No fim do discurso, lamentou o clima de "tocar fogo no circo inteiro" criado em torno da delação de Vorcaro, por causa das conexões do banqueiro com autoridades dos Três Poderes. "Eu acho que a gente pode perder a razão se a gente for responder com leviandade. Eu acho que tem que ser investigado. Se tiver um culpado, que foi o criador da mentira, aí eu acho que tem que ser punido severamente."

PT defende Wagner

Em nota assinada pelo presidente nacional do PT, Edinho Silva, o partido saiu em defesa de Wagner, afirmando que o senador é "depositário de toda a nossa confiança".

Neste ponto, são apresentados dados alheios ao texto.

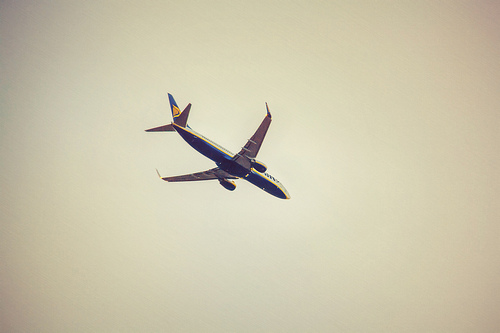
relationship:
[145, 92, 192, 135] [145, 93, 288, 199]
tail of airplane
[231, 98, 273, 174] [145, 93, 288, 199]
right wing on airplane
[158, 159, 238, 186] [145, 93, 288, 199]
wing on airplane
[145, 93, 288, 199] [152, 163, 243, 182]
airplane has wing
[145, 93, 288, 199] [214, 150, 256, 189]
airplane has engine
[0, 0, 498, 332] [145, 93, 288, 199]
sky surrounding airplane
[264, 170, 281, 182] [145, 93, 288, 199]
windows on side of airplane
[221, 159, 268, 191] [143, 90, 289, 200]
engines are on plane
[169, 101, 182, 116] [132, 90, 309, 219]
lettering on plane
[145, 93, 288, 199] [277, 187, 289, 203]
airplane has nose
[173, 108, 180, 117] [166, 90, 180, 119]
yellow logo on blue tail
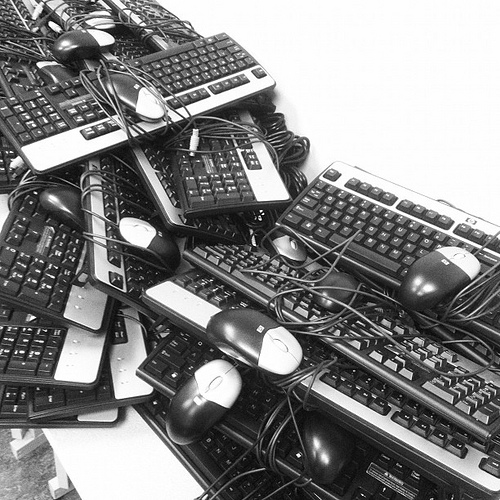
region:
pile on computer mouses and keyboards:
[117, 208, 430, 479]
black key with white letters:
[319, 195, 399, 247]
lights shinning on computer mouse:
[407, 273, 443, 300]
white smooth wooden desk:
[34, 440, 148, 498]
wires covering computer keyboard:
[272, 338, 357, 409]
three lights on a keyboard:
[58, 331, 98, 396]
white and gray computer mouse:
[205, 302, 310, 378]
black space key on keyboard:
[327, 221, 411, 283]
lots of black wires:
[258, 106, 320, 187]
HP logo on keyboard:
[456, 209, 487, 234]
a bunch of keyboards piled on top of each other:
[1, 1, 499, 498]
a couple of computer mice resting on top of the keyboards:
[163, 303, 313, 453]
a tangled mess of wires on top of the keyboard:
[249, 226, 499, 378]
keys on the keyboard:
[281, 163, 445, 273]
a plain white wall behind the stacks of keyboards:
[163, 0, 499, 227]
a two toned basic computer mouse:
[160, 353, 246, 453]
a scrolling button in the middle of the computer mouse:
[208, 373, 226, 389]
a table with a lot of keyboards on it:
[7, 405, 215, 498]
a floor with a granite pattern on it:
[0, 428, 82, 498]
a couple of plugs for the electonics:
[28, 2, 65, 34]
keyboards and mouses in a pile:
[17, 7, 498, 489]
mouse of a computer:
[402, 229, 482, 306]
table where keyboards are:
[34, 441, 162, 498]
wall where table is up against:
[312, 15, 484, 162]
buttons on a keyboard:
[5, 322, 52, 367]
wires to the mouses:
[197, 455, 287, 495]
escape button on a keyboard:
[319, 164, 344, 183]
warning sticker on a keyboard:
[361, 454, 434, 496]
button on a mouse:
[267, 333, 287, 360]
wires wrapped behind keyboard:
[254, 111, 317, 168]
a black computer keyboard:
[275, 154, 499, 339]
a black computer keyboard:
[183, 237, 499, 442]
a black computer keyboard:
[134, 322, 458, 497]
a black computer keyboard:
[133, 392, 309, 499]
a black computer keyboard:
[172, 103, 292, 218]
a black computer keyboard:
[0, 30, 276, 173]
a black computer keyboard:
[81, 155, 163, 318]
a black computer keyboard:
[0, 161, 117, 335]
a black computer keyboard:
[0, 285, 124, 389]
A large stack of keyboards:
[5, 5, 496, 494]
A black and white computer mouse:
[203, 306, 305, 375]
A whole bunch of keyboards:
[8, 8, 493, 495]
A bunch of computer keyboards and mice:
[6, 7, 491, 494]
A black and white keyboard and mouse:
[1, 33, 282, 166]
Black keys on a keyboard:
[286, 163, 493, 301]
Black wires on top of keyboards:
[243, 227, 498, 376]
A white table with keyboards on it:
[231, 13, 489, 218]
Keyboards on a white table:
[3, 267, 208, 499]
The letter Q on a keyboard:
[322, 193, 337, 205]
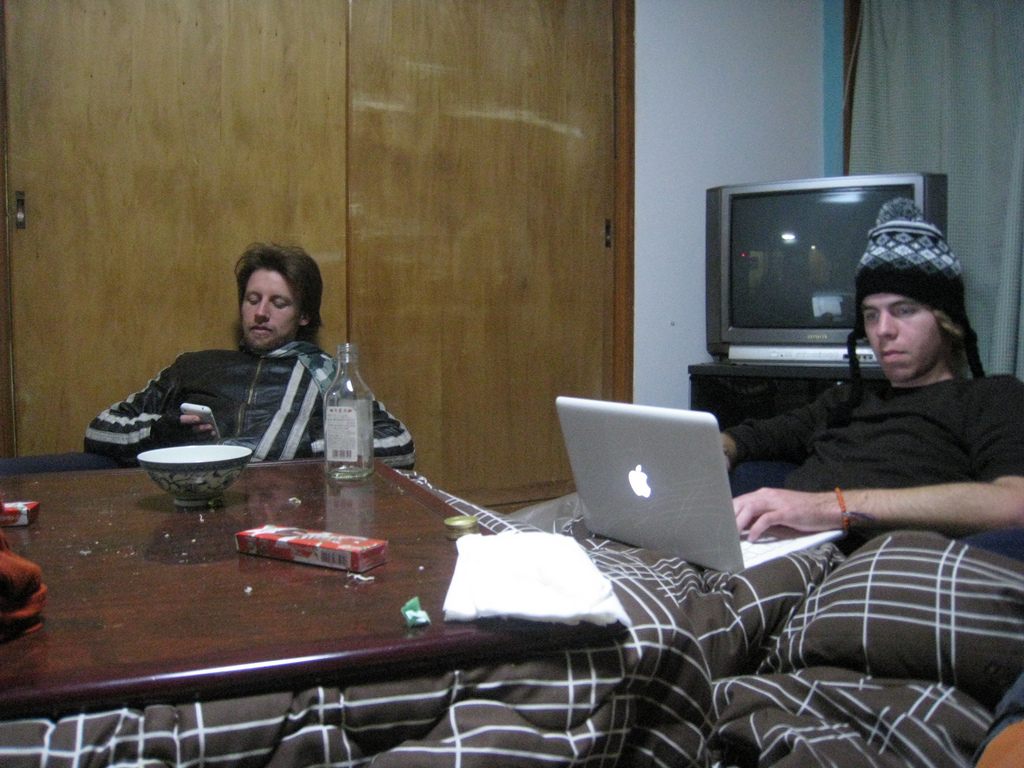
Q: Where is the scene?
A: In a TV room.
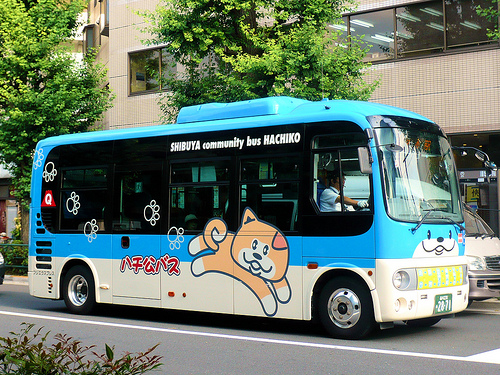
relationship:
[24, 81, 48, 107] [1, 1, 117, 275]
green leaf on plant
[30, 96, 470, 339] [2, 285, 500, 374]
bus driving on road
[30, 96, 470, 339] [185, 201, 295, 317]
bus with an animal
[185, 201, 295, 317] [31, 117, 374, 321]
animal on side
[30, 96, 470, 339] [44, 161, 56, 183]
bus with paw mark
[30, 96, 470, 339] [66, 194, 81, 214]
bus with paw mark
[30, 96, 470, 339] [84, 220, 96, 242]
bus with paw mark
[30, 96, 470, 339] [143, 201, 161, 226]
bus with paw mark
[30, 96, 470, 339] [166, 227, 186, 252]
bus with paw mark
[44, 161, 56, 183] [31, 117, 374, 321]
paw mark on side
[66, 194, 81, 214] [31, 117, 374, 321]
paw mark on side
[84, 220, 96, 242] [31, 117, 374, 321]
paw mark on side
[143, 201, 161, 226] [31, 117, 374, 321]
paw mark on side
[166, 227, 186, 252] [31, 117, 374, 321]
paw mark on side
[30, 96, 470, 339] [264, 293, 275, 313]
bus with paws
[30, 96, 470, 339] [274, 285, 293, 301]
bus with paws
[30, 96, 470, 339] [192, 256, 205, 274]
bus with paws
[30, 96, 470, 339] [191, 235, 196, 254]
bus with paws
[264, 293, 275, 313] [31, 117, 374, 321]
paws on side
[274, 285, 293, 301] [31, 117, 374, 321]
paws on side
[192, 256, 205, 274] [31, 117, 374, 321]
paws on side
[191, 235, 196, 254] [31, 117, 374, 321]
paws on side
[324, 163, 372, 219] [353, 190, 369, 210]
man with gloves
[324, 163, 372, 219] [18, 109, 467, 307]
man driving a bus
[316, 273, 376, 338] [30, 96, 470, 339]
front wheel of a bus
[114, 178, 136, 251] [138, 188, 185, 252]
small puddles behind tracks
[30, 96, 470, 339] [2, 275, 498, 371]
bus on road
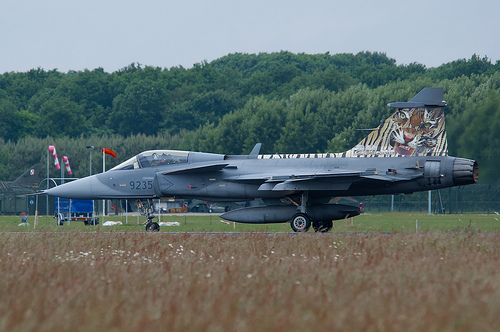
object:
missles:
[223, 199, 383, 239]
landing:
[139, 196, 165, 235]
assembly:
[133, 196, 157, 227]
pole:
[44, 149, 52, 218]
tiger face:
[383, 107, 447, 157]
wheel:
[143, 222, 161, 233]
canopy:
[136, 149, 190, 168]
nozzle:
[451, 158, 483, 184]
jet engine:
[358, 151, 481, 198]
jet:
[38, 86, 482, 234]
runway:
[0, 228, 487, 238]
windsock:
[102, 147, 116, 158]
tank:
[217, 204, 362, 224]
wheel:
[288, 213, 311, 234]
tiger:
[384, 107, 441, 158]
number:
[146, 178, 154, 191]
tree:
[0, 49, 499, 214]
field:
[0, 211, 498, 331]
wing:
[220, 164, 436, 191]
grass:
[0, 213, 499, 331]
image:
[351, 106, 446, 157]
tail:
[348, 86, 450, 158]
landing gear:
[289, 190, 335, 235]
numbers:
[129, 180, 136, 192]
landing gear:
[137, 198, 162, 232]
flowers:
[243, 272, 256, 279]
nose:
[42, 171, 103, 203]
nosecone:
[41, 176, 96, 205]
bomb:
[216, 201, 362, 225]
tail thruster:
[452, 157, 480, 186]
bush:
[0, 225, 499, 332]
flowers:
[266, 247, 276, 254]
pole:
[100, 153, 108, 218]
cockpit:
[106, 148, 186, 171]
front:
[39, 149, 189, 226]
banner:
[61, 155, 74, 177]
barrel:
[179, 204, 189, 213]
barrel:
[170, 205, 178, 213]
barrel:
[166, 207, 171, 214]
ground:
[0, 209, 500, 331]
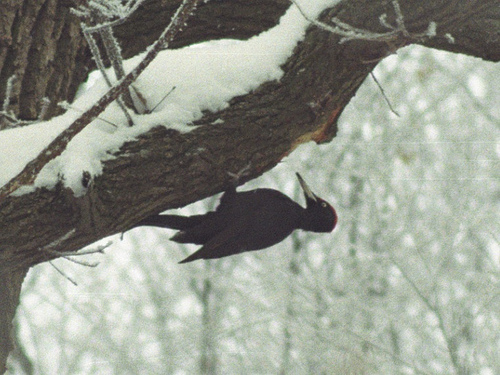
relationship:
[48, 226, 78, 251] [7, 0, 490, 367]
branch on tree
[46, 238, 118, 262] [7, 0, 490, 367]
branch on tree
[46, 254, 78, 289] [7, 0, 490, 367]
branch on tree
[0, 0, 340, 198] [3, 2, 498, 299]
snow on tree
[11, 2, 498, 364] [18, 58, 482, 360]
trees in background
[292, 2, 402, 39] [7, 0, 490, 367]
branch on tree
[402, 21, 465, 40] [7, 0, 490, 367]
branch on tree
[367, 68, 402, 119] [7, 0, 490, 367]
branch on tree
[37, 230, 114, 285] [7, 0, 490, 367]
branch on tree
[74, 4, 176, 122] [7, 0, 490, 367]
branch on tree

A sigla também afirmou apoiar "todas as apurações envolvendo o Banco Master" e confiar que o parlamentar "esclarecerá todos os fatos, comprovando a sua inocência". Leia:

"O senador Jaques Wagner é depositário de toda a nossa confiança. Apoiamos todas as apurações envolvendo o Banco Master, a sociedade tem o direito de saber a verdade. Os crimes cometidos precisam ser apurados e os responsáveis penalizados. Nesse processo de investigação e apuração, temos confiança que o Jaques Wagner esclarecerá todos os fatos, comprovando a sua inocência."

Em nota enviada à imprensa, advogados de Augusto Lima afirmaram que "as diligências realizadas pela Polícia Federal nesta data eram desnecessárias" e que o empresário "está há seis meses à disposição das autoridades" e "sempre atuou nos limites da lei". Leia:

"As diligências realizadas pela Polícia Federal nesta data eram desnecessárias, uma vez que Augusto Lima está há seis meses à disposição das autoridades para esclarecer os fatos em apuração.

De todo modo, as medidas contribuirão para demonstrar que os fatos apurados nesta fase da investigação são rigorosamente lícitos.

Augusto Lima sempre atuou dentro dos limites da lei, com transparência, responsabilidade técnica e observância das normas que regem o sistema financeiro e a administração pública."